Yesterday I was thinking about how our Catholic voices appear in the media, and I can’t help but conclude that they don’t very well. After a television debate in which Katholiek Nieuwsblad editor Mariska Orbán de Haas (pictured) tried to defend the father-mother family construction, my Twitter page (and that of many others judging by her name being a trending topic for well into the net day) was inundated by, at best, critical comments about her performance and, at worst, serious personal attacks against her. And these did not only come from non-Catholic quarters. Most seriously, in my opinion, is the attack of self-styled Catholic media specialist Eric van den Berg, who was seemingly unable to present his possibly legitimate criticism without relishing in calling Mariska Orbán a “pearl-necklaced bitch” – a moniker admittedly coined by herself, but the use of which did set a certain tone.
I’m not writing this post to defend anyone. Criticism, after all, is not always bad, and can often be a helpful tool in bettering our conduct and performance. And when it comes to presenting our Catholic faith and the values we hold and consider important, we must learn from what critics level against us.
I am using “us” for a reason, because when it comes to situations like the one I outlined above, there is no visible sense of “us” among Catholics active in the media, in whatever form. Rather, we too often relish in the attack, personal or otherwise.
As Catholics we have something to say. But do we succeed in doing so? The Catholic voice in the media, social or otherwise, should be more unified and willing to offer constructive criticism. If someone fails in making the case that should be made, for whatever reason, there should be an effort in charitably correcting the mistakes, coupled with an openness in the other party to accept criticism.

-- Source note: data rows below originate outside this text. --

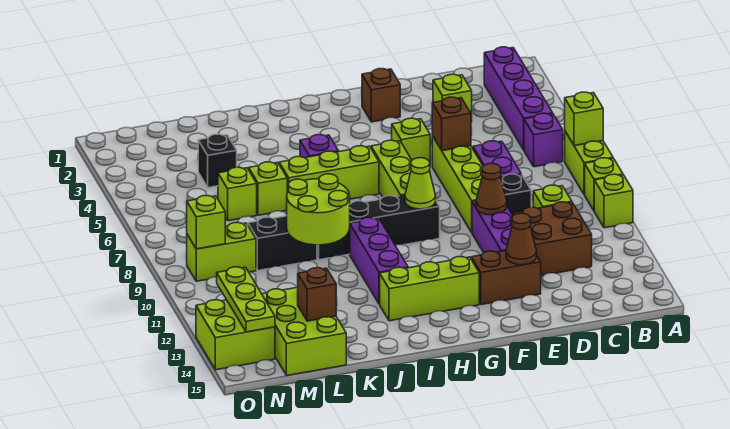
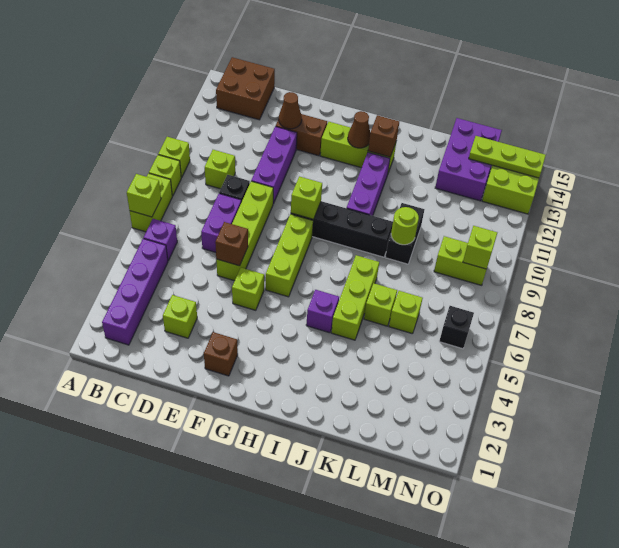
brown brick C11:D12 level 1 -> brown brick B14:C15 level 1
brown cone E10 level 2 -> brown cone H13 level 2
lime cone G9 level 2 -> lime brick G9 level 2
lime brick H6:J6 level 1 -> lime brick J5:J7 level 1
lime round brick J9:K10 level 2 -> lime round brick K9 level 2
black brick K9:L9 level 1 -> black brick K9:K10 level 1
black brick L4 level 1 -> black brick N6 level 1
lime brick L13:M15 level 1 -> purple brick L13:M15 level 1
brown brick L14 level 2 -> brown brick I13 level 2
lime plate N12:N14 level 2 -> lime plate M14:O14 level 2

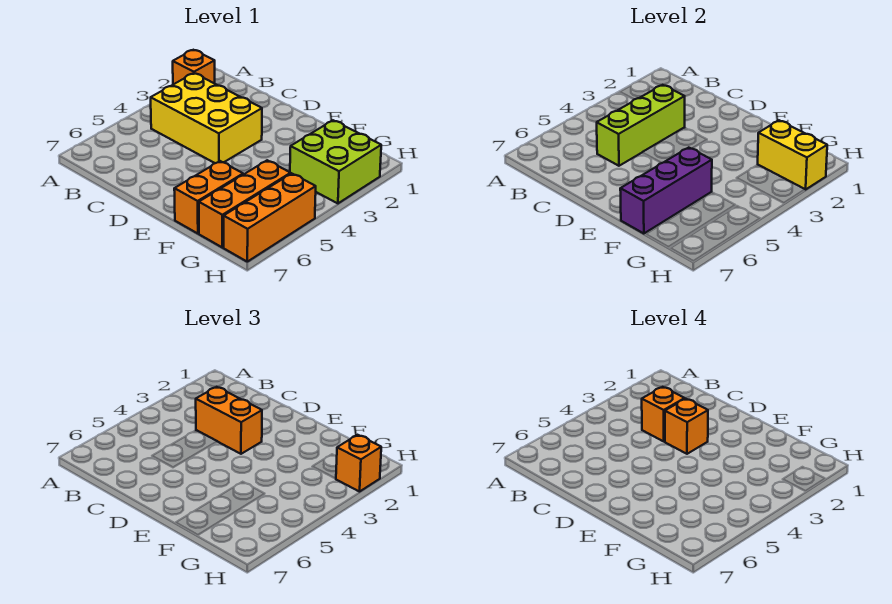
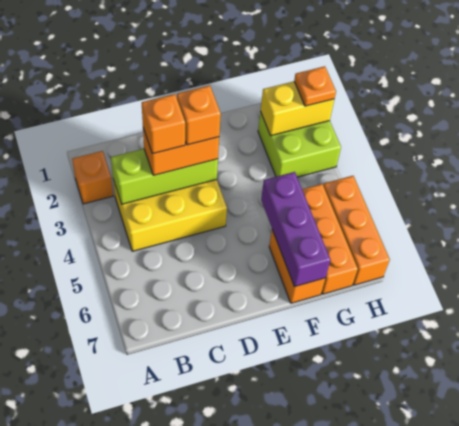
lime brick C3:C5 level 2 -> lime brick B3:D3 level 2
orange brick H2 level 3 -> orange plate H2 level 3

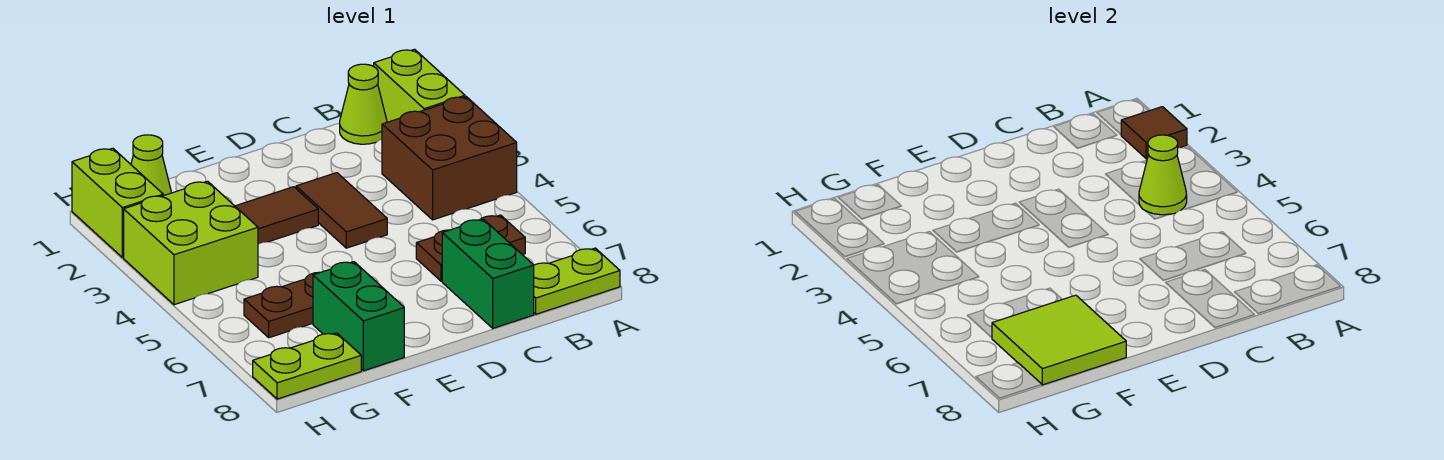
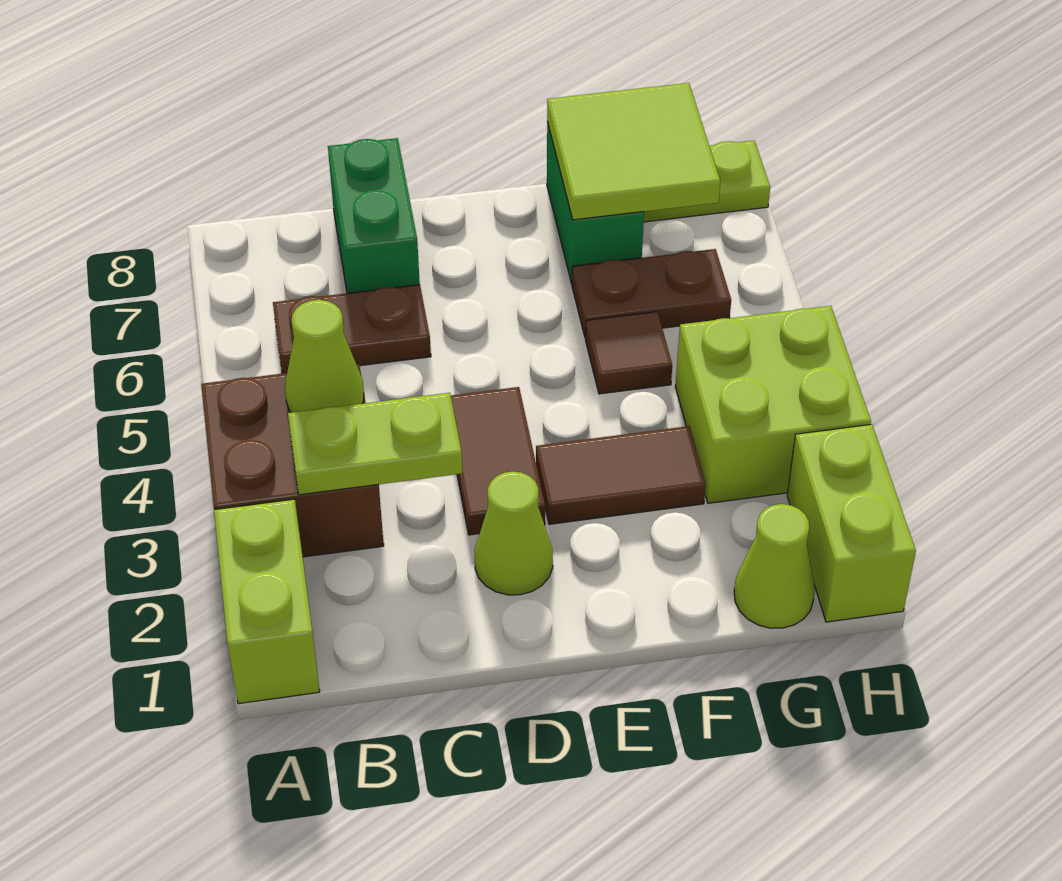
brown tile A2 level 2 -> brown tile F5 level 1
lime plate A8:B8 level 1 -> lime plate B3:C3 level 2
lime cone B1 level 1 -> lime cone D2 level 1

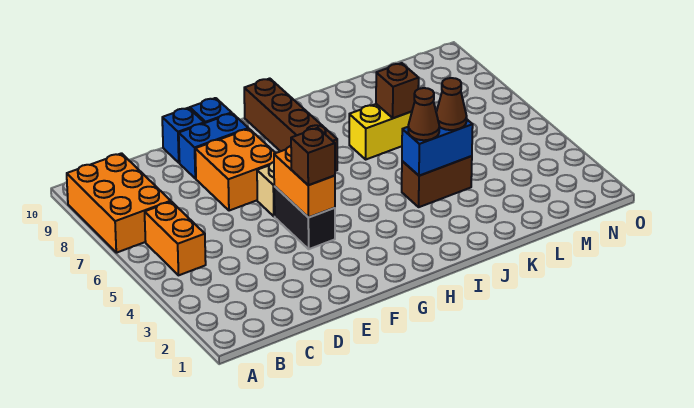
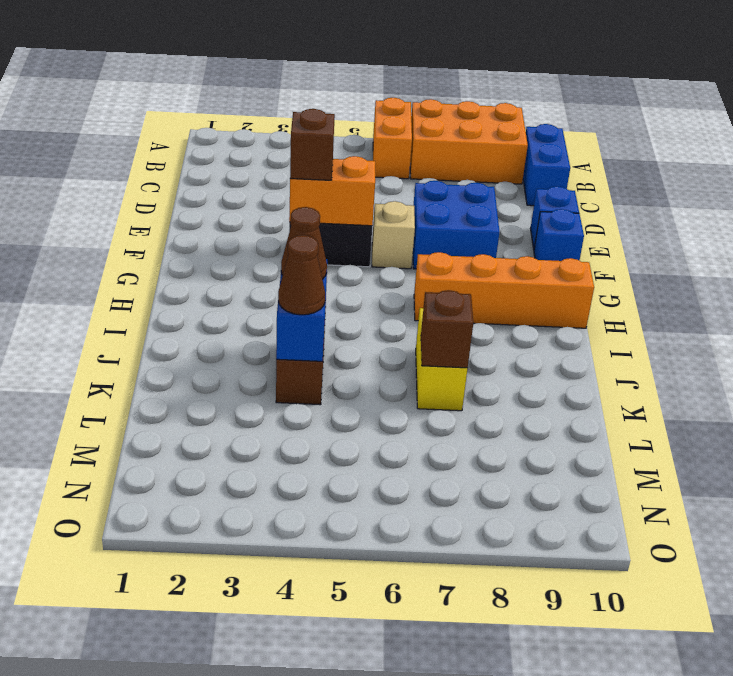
orange brick B5:B6 level 1 -> orange brick A6:B6 level 1
orange brick E7:F8 level 1 -> blue brick E7:F8 level 1
blue brick E9:F9 level 1 -> blue brick B10:C10 level 1
brown brick H7:H10 level 1 -> orange brick H7:H10 level 1

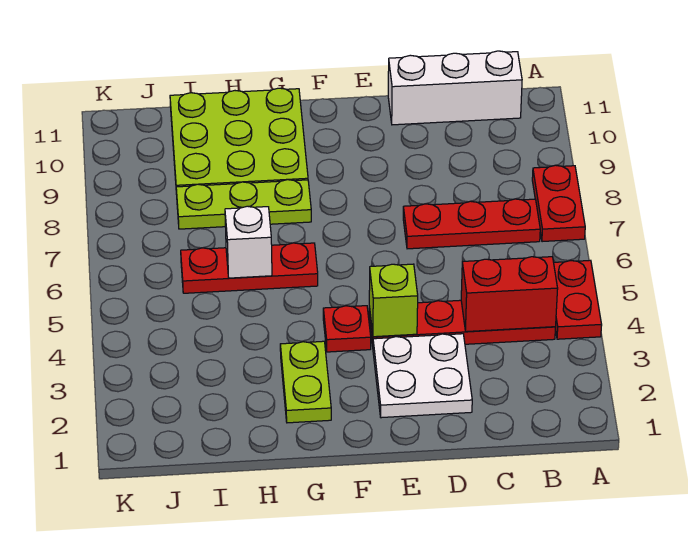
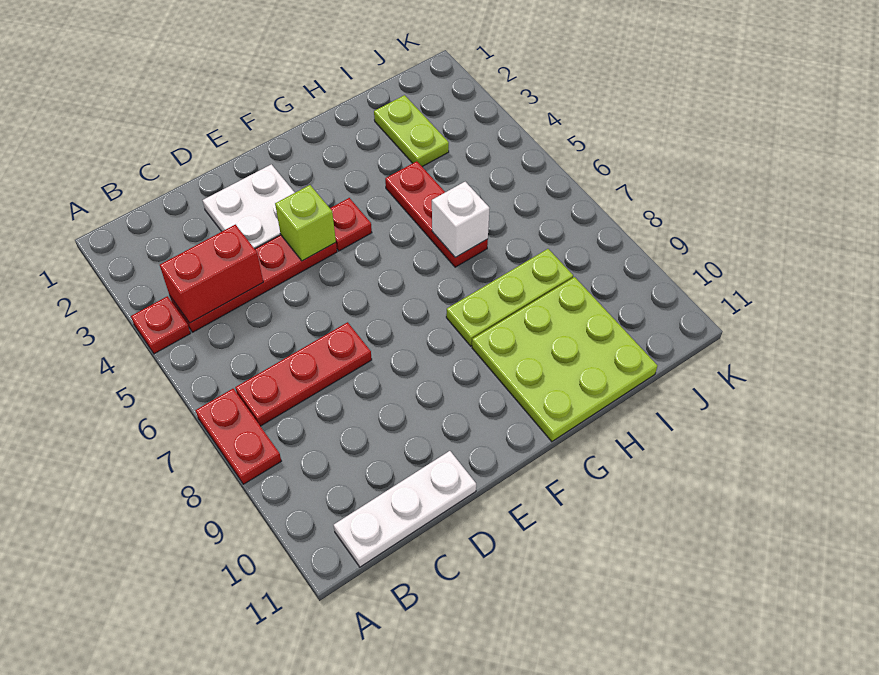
red plate A4:A5 level 1 -> red plate A4 level 1
white brick B11:D11 level 1 -> white plate B11:D11 level 1
lime plate G2:G3 level 1 -> lime plate I2:I3 level 1
red plate G6:I6 level 1 -> red plate H4:H6 level 1

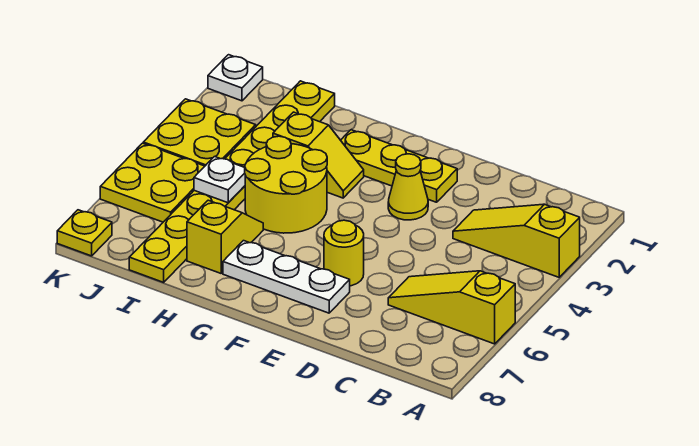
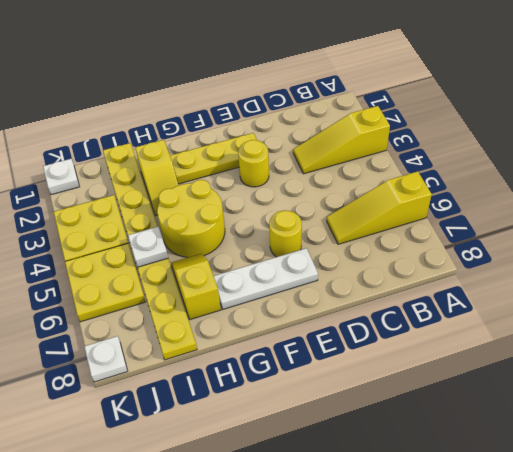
yellow cone E3 level 1 -> yellow round brick E3 level 1
yellow slope G3:H3 level 1 top H -> yellow slope H2:H3 level 1 top 2
yellow plate K8 level 1 -> white plate K8 level 1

When I consider the Catholics who are active in the media, on television, in newspaper, but also on the Internet, I see much potential in creativity, knowledge, bravery (which is sometimes indeed needed) and enthusiasm. But all that doesn’t always translate very well into the wider world of our secular society. Platforms like a television program which is a daily staple of many viewers, a major newspaper, but also new media that we ourselves can build, manage and develop, deserve a charitable and intelligent Catholic presence – charitable among ourselves and to others.